Core samples

by Tom Sturman, with edits by Luke Stoeckel


The most detailed and most valuable source of data from any well is a core sample. Cylindrical in shape (Figure 2, below), core samples allow a close inspection of the subsurface strata almost exactly as it would appear in-situ, and allows for visual inspection of the formations physical properties. In most developed countries, a prerequisite for drilling any well is that a core sample of a specified length be given to the government for geological research, therefore companies will often utilise the presence of the coring equipment in place to save money by obtaining further core samples at the same time and to aid their own research.
core_sample.jpg
[Figure 2: Core samples in tray on a drill site]
[http://en.wikipedia.org/wiki/Core_sample]
 Core samples are especially important as they allow for direct measurement of the subsurface physical properties. By conducting lab experiments we are able to determine the porosity and permeability of a formation, as well as the saturation levels of any hydrocarbons or water present. We are also able to determine the point at which the formation will fracture (this can also be obtained by conducting a fracture test) and the exact point of formation boundary interfaces. Additionally, core samples also allow thin sections to be created an analysed in order to visually determine the minerals and any small flow barriers that are present. Furthermore, via physical inspection of the core we are able to determine the grain size, sorting and rounding, as well as any physical or biogenic structure present such as ripples or fossils. Physical core analyses are recorded on a core logging sheet (Figure 3, below).
001.jpg

[Figure 3: Core sample logging sheet]

Currently there are two main methods for obtaining core; conventional coring and sidewall coring. Conventional coring involves using a specially designed drill bit with a hollow centre (Figure 4, below) which drills ahead while allowing a cylinder of formation to be retained in near perfect condition within a separate core barrel above the bit.
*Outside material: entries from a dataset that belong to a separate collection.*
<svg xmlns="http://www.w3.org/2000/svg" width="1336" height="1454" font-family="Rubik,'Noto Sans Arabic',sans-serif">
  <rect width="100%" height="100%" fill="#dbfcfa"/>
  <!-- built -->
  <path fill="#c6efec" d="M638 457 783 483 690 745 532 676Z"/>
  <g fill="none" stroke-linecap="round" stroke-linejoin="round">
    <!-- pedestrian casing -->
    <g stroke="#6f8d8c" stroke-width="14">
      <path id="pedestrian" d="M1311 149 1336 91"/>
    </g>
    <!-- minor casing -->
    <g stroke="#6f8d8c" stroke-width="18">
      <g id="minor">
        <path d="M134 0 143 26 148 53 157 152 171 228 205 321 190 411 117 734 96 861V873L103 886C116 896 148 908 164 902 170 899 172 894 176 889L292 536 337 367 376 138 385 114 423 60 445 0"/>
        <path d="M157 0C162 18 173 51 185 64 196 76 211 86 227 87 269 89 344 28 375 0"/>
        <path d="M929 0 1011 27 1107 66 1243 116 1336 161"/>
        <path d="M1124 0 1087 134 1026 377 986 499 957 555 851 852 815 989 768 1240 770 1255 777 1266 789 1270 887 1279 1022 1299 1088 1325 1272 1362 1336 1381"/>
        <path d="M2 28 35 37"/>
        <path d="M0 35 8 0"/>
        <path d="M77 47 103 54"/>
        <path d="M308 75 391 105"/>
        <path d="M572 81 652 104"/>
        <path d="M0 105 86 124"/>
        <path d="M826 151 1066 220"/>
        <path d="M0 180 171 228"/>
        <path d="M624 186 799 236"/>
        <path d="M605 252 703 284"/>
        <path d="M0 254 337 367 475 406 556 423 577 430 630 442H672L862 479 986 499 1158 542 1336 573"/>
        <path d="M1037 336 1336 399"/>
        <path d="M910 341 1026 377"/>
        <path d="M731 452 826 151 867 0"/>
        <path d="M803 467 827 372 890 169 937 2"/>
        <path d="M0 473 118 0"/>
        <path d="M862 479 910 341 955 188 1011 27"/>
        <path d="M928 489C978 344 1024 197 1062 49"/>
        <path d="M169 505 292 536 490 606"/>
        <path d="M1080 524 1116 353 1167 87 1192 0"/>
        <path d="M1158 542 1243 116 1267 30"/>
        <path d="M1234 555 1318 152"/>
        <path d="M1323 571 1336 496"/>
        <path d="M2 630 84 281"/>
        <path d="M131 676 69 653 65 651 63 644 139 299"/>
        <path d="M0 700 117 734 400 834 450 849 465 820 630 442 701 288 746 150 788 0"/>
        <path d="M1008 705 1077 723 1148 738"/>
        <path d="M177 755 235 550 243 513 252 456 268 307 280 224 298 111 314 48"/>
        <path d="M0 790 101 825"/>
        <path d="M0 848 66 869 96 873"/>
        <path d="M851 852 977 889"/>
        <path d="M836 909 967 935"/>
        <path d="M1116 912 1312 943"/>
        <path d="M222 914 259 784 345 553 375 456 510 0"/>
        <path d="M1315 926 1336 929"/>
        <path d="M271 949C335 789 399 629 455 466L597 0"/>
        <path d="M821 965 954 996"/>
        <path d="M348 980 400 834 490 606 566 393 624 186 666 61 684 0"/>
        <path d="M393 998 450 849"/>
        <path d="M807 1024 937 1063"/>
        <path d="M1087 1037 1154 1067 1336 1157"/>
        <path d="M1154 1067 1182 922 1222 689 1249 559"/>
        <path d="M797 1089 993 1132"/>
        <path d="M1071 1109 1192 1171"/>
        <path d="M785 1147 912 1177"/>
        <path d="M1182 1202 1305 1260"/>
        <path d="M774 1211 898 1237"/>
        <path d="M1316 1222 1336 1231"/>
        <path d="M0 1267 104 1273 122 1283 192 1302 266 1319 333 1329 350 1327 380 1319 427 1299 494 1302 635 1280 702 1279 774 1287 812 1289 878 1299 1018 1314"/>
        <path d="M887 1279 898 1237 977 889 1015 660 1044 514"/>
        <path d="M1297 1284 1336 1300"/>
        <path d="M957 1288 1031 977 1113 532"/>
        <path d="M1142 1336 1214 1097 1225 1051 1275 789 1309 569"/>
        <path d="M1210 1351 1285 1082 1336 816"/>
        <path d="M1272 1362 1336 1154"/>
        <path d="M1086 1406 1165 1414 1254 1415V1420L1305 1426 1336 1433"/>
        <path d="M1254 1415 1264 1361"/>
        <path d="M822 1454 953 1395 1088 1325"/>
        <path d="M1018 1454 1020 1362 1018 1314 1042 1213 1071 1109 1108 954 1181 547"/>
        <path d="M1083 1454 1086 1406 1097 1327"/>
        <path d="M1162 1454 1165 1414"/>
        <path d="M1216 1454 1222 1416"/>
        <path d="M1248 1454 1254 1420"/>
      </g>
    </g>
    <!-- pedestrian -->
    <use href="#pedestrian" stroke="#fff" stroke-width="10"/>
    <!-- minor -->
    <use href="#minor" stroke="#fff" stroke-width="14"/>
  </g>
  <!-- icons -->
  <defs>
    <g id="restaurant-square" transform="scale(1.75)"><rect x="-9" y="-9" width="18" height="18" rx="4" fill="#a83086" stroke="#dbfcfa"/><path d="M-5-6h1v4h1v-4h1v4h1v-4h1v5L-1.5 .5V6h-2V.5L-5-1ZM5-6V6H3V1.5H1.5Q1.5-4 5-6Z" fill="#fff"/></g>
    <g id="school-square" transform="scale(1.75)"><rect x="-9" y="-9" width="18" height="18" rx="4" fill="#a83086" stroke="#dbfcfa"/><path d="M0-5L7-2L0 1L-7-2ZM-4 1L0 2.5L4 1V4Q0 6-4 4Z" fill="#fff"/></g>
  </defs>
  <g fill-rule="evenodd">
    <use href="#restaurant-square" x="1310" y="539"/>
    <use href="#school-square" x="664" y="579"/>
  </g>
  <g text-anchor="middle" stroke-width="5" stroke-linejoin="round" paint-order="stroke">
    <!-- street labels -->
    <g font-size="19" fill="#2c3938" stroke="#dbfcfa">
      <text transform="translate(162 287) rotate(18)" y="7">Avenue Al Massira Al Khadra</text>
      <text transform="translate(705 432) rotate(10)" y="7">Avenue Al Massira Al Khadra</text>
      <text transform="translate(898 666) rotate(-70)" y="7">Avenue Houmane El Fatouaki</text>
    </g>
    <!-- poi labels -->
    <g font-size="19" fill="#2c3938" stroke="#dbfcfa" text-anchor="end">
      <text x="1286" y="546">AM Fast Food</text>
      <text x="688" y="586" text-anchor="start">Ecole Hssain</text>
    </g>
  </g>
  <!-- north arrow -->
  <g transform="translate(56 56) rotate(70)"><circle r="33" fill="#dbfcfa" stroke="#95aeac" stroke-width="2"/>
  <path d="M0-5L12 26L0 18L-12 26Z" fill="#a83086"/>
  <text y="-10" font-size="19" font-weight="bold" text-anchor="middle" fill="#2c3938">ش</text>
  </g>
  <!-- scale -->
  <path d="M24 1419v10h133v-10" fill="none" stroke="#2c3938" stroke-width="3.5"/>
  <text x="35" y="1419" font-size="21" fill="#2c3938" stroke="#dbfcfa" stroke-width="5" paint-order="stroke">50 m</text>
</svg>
When the desired length of core is obtained, the drill string is removed and the core collected. Side wall coring on the other hand involves sending a specialised coring tool (Figures 5 and 6, below) down hole and collects many small cores, often only a few inches in length and approximately 1” in diameter. One of two tools is used; either a wireline sidewall core gun or a rotary sidewall coring tool. The wireline sidewall coring gun uses small explosives to shoot hollow ‘bullets’ into the well bore wall which slice around a core of formation, when the tool is removed the bullets along with the core samples are pulled to the surface; there are 12, 24 or 30 bullets per tool (Figure 7, below). Rather than explosives, the rotary sidewall method uses a small hollow diamond tipped drill bit to cut into the sidewall of the formation, popping a small length of core loose and collecting it within the tool itself. The rotary sidewall coring tool is able to store up to 50 individual samples, and a coring summary is made detailing the time and exact depth (driller’s depth) at which the samples were taken.
typical_coring_drag_bit.jpgtypical_coring_rotary_bit.jpgtypical_coring_diamond_bit.jpg
[Figure 4: Typical coring bits]
[Drilling Engineering 2011 Lecture “Drill Bits”]
sidewall_coring,_hollow_bullet.jpgrotary_sidewall_coring.jpg
[Figure 5, Left: Sidewall coring tool with hollow bullet]
[Figure 6, Right: Rotary sidewall coring tool]
[Drilling Engineering 2011 Lecture “Drill Bits”]
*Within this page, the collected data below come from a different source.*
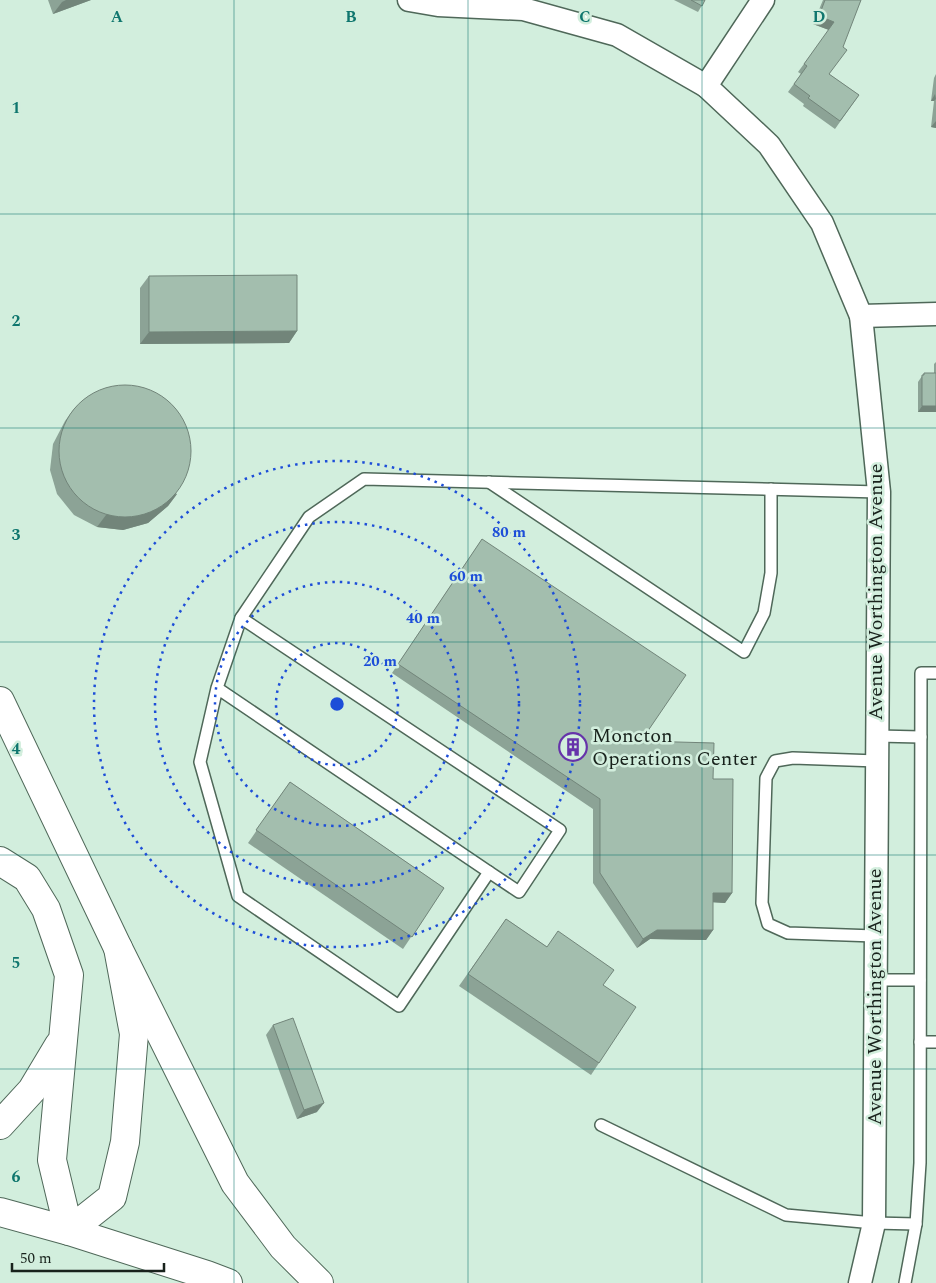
<svg xmlns="http://www.w3.org/2000/svg" width="936" height="1283" viewBox="0 0 936 1283" font-family="Spectral,serif">
<style>
.lines{fill:none;stroke-linecap:round;stroke-linejoin:round}
.service-casing{stroke:#4f6859;stroke-width:14}
.minor-casing{stroke:#4f6859;stroke-width:25}
.primary-casing{stroke:#4f6859;stroke-width:30}
.motorway-casing{stroke:#4f6859;stroke-width:30}
.service{stroke:#fff;stroke-width:11}
.minor{stroke:#fff;stroke-width:22}
.primary{stroke:#fff;stroke-width:28}
.motorway{stroke:#fff;stroke-width:28}
.wall{fill:#8ca396}
.shaded-wall{fill:#72857a}
.building{fill:#a3beae;stroke:#72857a}
.grid{fill:none;stroke:#0f766e;stroke-width:1;stroke-opacity:0.55}
.ring{fill:none;stroke:#1d4ed8;stroke-width:2.5;stroke-dasharray:2.5 5}
.labels{text-anchor:middle;dominant-baseline:central;stroke-width:5;stroke-linejoin:round;paint-order:stroke}
.street-label{font-size:20px;fill:#18221c;stroke:#d2eedd}
.poi-label{font-size:20px;fill:#18221c;stroke:#d2eedd;text-anchor:start}
.grid-label{font-size:16px;text-anchor:middle;font-weight:bold;fill:#0f766e;stroke:#d2eedd;stroke-width:5;stroke-linejoin:round;paint-order:stroke}
.centre{fill:#1d4ed8;stroke:#d2eedd;stroke-width:2.5}
.ring-label{font-size:15px;text-anchor:middle;font-weight:bold;fill:#1d4ed8;stroke:#d2eedd;stroke-width:5;stroke-linejoin:round;paint-order:stroke}
</style>
<rect width="100%" height="100%" fill="#d2eedd"/>
<g class="lines">
<defs>
<g id="service">
<polyline points="489,482 744,652 764,613 771,573 771,489"/>
<polyline points="241,618 560,830 519,892 489,872"/>
<polyline points="217,688 489,872 399,1006 238,896 200,762 217,688 241,618 309,517 364,479 879,492"/>
<polyline points="877,736 921,737"/>
<polyline points="875,936 788,933 768,924 762,903 766,778 775,761 793,758 877,761"/>
<polyline points="875,980 920,980"/>
<polyline points="920,1042 936,1042"/>
<polyline points="601,1125 786,1215 874,1223 916,1224"/>
<polyline points="905,1283 916,1224 920,1163 921,673 936,673"/>
</g>
<g id="minor">
<polyline points="409,0 438,5 523,9 617,35 706,86 769,145 822,223 861,316 879,492 874,1223 860,1283"/>
<polyline points="706,86 763,0"/>
<polyline points="861,316 936,314"/>
</g>
<polyline id="primary" points="0,1212 69,1231 207,1275 228,1283"/>
<g id="motorway">
<polyline points="0,701 118,948 235,1183 283,1247 319,1283"/>
<polyline points="0,861 27,878 46,909 69,975 52,1160 69,1231 112,1197 125,1142 134,1034 118,948"/>
<polyline points="0,1125 32,1090 59,1045"/>
</g>
</defs>
<use href="#service" class="service-casing"/>
<use href="#minor" class="minor-casing"/>
<use href="#primary" class="primary-casing"/>
<use href="#motorway" class="motorway-casing"/>
<use href="#service" class="service"/>
<use href="#minor" class="minor"/>
<use href="#primary" class="primary"/>
<use href="#motorway" class="motorway"/>
</g>
<g class="wall">
<polygon points="48,0 91,0 53,14"/>
<polygon points="674,0 705,0 698,12"/>
<polygon points="823,0 861,0 829,74 859,95 835,129 803,106 804,104 788,92 801,74 798,72 829,30 813,24"/>
<polygon points="936,74 936,128 931,127 934,101 931,101 934,78"/>
<polygon points="149,276 297,331 289,343 140,344 140,288"/>
<polygon points="936,362 936,412 918,412 918,382 924,373 934,373 934,364"/>
<polygon points="74,409 177,494 168,506 148,523 123,530 97,527 74,515 57,494 50,470 53,444 65,421"/>
<polygon points="482,539 641,741 713,779 732,893 725,903 713,902 713,930 706,940 650,939 637,948 593,883 593,809 392,673"/>
<polygon points="290,782 444,888 403,949 248,843"/>
<polygon points="506,919 603,985 599,1063 591,1075 459,986"/>
<polygon points="273,1025 317,1112 297,1119 266,1035"/>
</g>
<g class="shaded-wall">
<polygon points="66,0 91,0 53,14 62,2"/>
<polygon points="819,16 834,22 829,30 813,24"/>
<polygon points="935,94 936,99 934,101 931,101"/>
<polygon points="936,121 936,128 931,127"/>
<polygon points="297,331 289,343 140,344 149,332"/>
<polygon points="922,406 936,406 936,412 918,412"/>
<polygon points="177,494 168,506 148,523 123,530 97,527 106,515"/>
<polygon points="713,893 732,893 725,903 707,902"/>
<polygon points="657,930 713,930 706,940 650,939 637,948 643,939"/>
<polygon points="324,1103 317,1112 297,1119 304,1110"/>
</g>
<g class="building">
<polygon points="691,0 705,0 702,6"/>
<polygon points="825,0 861,0 843,47 847,50 829,74 859,95 840,121 808,98 810,96 794,84 807,66 804,64 834,22 819,16"/>
<polygon points="297,275 297,331 149,332 149,276"/>
<polygon points="924,373 936,373 936,406 922,406 922,375 924,375"/>
<circle cx="125" cy="451" r="66"/>
<polygon points="482,539 686,675 641,741 714,743 713,779 733,779 732,893 713,893 713,930 657,930 643,939 600,873 600,799 398,664"/>
<polygon points="290,782 444,888 412,937 256,830"/>
<polygon points="506,919 547,947 558,931 614,970 603,985 636,1007 599,1063 468,974"/>
<polygon points="293,1018 324,1103 304,1110 273,1025"/>
</g>
<path class="grid" d="M234,0V1283M468,0V1283M702,0V1283M0,214H936M0,428H936M0,642H936M0,855H936M0,1069H936"/>
<g class="ring">
<circle cx="337" cy="704" r="61"/>
<circle cx="337" cy="704" r="122"/>
<circle cx="337" cy="704" r="182"/>
<circle cx="337" cy="704" r="243"/>
</g>
<defs>
<symbol id="building-ring" viewBox="-11 -11 22 22"><circle r="9.5" fill="#d2eedd" stroke="#63a" stroke-width="1.5"/><path d="M-4-6H4V6H1V3H-1V6H-4ZM-2.5-4.3h1.7v1.8h-1.7ZM.8-4.3h1.7v1.8H.8ZM-2.5-1h1.7V.8h-1.7ZM.8-1h1.7V.8H.8Z" fill="#63a"/></symbol>
</defs>
<g fill-rule="evenodd">
<use href="#building-ring" x="557" y="731" width="32" height="32"/>
</g>
<g class="labels">
<g class="street-label">
<text transform="translate(876 592) rotate(-90)">Avenue Worthington Avenue</text>
<text transform="translate(875 997) rotate(-90)">Avenue Worthington Avenue</text>
</g>
<g class="poi-label">
<text x="592" y="736">Moncton<tspan x="592" dy="23">Operations Center</tspan></text>
</g>
</g>
<g class="grid-label">
<text x="117" y="22">A</text>
<text x="351" y="22">B</text>
<text x="585" y="22">C</text>
<text x="819" y="22">D</text>
<text x="16" y="113">1</text>
<text x="16" y="326">2</text>
<text x="16" y="540">3</text>
<text x="16" y="754">4</text>
<text x="16" y="968">5</text>
<text x="16" y="1182">6</text>
</g>
<circle cx="337" cy="704" r="8" class="centre"/>
<g class="ring-label">
<text x="509" y="537">80 m</text>
<text x="466" y="581">60 m</text>
<text x="423" y="623">40 m</text>
<text x="380" y="666">20 m</text>
</g>
<path d="M12 1263v8h152v-8" fill="none" stroke="#18221c" stroke-width="2.5"/>
<text x="20" y="1263" font-size="15" fill="#18221c" stroke="#d2eedd" stroke-width="4" paint-order="stroke">50 m</text>
</svg>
sidewall_coring,_hollow_bullet,_recovery_sequence.jpg
[Figure 7: Recovery sequences of hollow bullet sidewall coring tool]
[Drilling Engineering 2011 Lecture “Drill Bits”]


The greatest downfall of coring is undoubtedly the extremely high cost of coring and core retrieval. As previously mentioned, coring requires a specially designed bit and core collection barrel above (conventional) or a coring tool, and thus before coring can commence the entire drill string must be pulled out of hole and the new bits/tools attached. This process takes a great deal of time, costing more money and naturally the deeper the well the greater the cost of coring resulting in a smaller likelihood that core samples will be taken. Another problem with coring is the damage that the samples caused by their acquisition and retrieval. Sidewall coring causes the sample to be fractured and slightly compacted by the bullet impact/drilling action; while the majority of full cores will also expand and fracture as they are brought to the surface, due to a pressure loss. There is a possibility that the core samples may be invaded by drilling fluid making it difficult to evaluate the fluids within the formation accurately. Whilst these above mentioned characteristics of coring negatively affect a core sample’s ability to accurately depict a formations properties, if the core is analysed appropriately and in correlation with other data (i.e. wireline logs, drilling fluid chemistry etc.) then it can prove to be an invaluable evaluation tool.